* Tasks and exercises *
1. Answer these questions using the article on north west residential development.
(a) Which council is Caroline Baker advising?
(b) Which kind of residential development does she name as a particular focus in Manchester?
(c) What is Preston's mainline intercity railway station primed to become?
2. For each statement, say whether it agrees with the article on north west residential development, and quote the words from the article that decide it.
(a) Caroline Baker is a partner in the firm's London office.
(b) Preston has some of the best parks and open spaces in the UK in its city centre.
(c) The predicted focus is on centres far from intercity stations.

* Text segment *
==========

1. Up Street Montage Cropped

Global real estate firm Cushman & Wakefield is predicting a new focus on residential development in smaller cities and other major towns in the north west in 2018.

 

Caroline Baker, partner in the firm’s Manchester office, is advising Preston City Council on developing its City Living Strategy and believes more developers will start to look in other areas to find new opportunities given the expectations of land values in Manchester.

 

She says: “Manchester has been the focus of much residential development, particularly build to rent (BTR), over the last few years.

 

“We predict that 2018 will see a new focus on residential development in smaller cities and other major towns in the north west.

 

“The focus will be on centres in accessible locations, within walking distance of intercity stations and the metro network, with excellent connectivity to employment opportunities, green space and a vibrant mix of bars and restaurants and wider leisure offer.”

 

Preston is well placed to capitalise on the booming, but expensive Manchester residential market with a mainline intercity railway station that’s primed to become an HS2 hub, some of the best parks and open spaces in the UK right in the city centre and an improving leisure and nightlife offer.

==========

* Data extract *
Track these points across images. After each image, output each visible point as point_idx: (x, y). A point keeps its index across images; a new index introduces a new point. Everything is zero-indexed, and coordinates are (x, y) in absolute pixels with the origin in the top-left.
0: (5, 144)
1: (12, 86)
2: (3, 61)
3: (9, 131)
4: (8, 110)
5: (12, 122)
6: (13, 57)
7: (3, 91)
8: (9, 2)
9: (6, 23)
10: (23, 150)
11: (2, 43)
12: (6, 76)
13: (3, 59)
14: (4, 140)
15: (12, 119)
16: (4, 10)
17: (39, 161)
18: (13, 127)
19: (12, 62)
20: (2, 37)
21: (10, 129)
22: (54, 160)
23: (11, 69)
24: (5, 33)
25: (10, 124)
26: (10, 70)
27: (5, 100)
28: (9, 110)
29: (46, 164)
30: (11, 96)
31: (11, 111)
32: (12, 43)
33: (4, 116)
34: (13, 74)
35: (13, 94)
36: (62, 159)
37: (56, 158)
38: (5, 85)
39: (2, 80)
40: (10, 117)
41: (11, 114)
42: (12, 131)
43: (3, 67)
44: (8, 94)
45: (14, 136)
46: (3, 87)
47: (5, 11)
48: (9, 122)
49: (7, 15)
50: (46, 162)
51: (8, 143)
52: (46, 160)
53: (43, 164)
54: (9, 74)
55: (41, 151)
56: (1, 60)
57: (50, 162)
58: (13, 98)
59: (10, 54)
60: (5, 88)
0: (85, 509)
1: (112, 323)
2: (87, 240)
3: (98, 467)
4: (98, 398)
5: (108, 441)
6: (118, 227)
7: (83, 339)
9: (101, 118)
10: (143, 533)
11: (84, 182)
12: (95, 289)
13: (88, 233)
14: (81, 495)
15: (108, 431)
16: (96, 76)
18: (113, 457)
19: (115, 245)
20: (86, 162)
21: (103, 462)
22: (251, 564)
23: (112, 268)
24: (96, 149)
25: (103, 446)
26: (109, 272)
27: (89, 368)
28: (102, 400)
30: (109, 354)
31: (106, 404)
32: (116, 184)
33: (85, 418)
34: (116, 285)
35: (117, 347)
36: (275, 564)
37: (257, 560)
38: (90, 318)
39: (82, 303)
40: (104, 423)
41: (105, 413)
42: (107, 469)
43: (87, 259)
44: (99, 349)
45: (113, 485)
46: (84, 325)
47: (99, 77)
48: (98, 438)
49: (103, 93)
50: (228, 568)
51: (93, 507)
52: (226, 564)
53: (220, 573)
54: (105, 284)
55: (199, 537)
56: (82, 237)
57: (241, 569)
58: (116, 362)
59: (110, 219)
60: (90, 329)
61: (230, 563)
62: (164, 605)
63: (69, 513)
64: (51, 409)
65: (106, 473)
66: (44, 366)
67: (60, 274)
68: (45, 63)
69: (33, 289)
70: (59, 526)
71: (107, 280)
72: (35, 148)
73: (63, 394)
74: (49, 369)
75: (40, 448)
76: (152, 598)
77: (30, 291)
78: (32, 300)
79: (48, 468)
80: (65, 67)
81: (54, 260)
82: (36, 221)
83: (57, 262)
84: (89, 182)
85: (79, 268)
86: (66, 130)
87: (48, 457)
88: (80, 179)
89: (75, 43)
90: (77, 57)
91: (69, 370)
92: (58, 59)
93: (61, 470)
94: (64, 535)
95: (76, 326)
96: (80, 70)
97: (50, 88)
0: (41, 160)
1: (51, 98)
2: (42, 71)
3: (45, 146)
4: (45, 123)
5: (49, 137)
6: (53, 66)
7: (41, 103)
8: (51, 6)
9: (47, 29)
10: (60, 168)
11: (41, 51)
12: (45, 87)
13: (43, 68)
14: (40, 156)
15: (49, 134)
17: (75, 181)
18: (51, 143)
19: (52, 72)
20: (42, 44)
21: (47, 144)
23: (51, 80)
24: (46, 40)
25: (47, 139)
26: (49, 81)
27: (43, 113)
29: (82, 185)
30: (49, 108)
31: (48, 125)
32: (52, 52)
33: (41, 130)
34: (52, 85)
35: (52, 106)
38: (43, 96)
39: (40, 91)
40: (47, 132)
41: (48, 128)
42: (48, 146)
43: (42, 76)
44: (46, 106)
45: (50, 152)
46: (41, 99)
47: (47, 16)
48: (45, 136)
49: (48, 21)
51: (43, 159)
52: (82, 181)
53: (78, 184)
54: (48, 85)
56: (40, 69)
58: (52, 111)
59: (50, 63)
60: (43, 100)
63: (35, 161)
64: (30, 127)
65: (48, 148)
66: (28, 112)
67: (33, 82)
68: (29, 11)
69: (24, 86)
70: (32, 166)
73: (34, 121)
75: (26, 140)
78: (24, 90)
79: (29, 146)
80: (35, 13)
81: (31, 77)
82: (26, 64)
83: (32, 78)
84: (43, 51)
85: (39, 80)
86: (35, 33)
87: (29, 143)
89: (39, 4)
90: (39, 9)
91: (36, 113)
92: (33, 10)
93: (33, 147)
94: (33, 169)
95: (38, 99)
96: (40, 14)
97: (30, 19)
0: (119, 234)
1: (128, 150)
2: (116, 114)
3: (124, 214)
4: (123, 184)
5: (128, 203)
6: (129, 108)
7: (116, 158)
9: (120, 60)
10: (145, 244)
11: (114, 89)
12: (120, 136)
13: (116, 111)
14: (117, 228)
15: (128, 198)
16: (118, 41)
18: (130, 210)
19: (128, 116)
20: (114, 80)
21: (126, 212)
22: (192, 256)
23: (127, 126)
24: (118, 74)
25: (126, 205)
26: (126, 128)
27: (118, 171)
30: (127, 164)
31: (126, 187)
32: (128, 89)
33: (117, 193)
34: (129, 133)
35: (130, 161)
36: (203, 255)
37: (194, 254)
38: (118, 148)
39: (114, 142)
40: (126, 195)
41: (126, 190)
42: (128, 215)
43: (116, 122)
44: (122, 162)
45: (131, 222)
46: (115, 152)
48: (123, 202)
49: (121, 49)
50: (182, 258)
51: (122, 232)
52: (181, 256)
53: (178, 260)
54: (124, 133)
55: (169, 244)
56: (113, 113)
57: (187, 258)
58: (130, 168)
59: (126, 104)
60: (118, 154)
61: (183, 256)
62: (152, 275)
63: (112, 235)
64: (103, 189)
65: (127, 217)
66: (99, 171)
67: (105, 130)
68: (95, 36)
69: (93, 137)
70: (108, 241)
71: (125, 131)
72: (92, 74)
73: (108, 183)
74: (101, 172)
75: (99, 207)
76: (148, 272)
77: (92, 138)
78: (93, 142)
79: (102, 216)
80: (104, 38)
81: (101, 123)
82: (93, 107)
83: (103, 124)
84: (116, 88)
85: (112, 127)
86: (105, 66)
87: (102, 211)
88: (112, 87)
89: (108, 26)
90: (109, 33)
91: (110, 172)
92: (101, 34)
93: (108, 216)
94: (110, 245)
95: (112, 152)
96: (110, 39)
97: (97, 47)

==========

* Completed exercise *
1.
(a) Preston City Council
(b) Build to rent (BTR)
(c) An HS2 hub

2.
(a) No: "partner in the firm’s Manchester office"
(b) Yes: "some of the best parks and open spaces in the UK right in the city centre"
(c) No: "within walking distance of intercity stations and the metro network"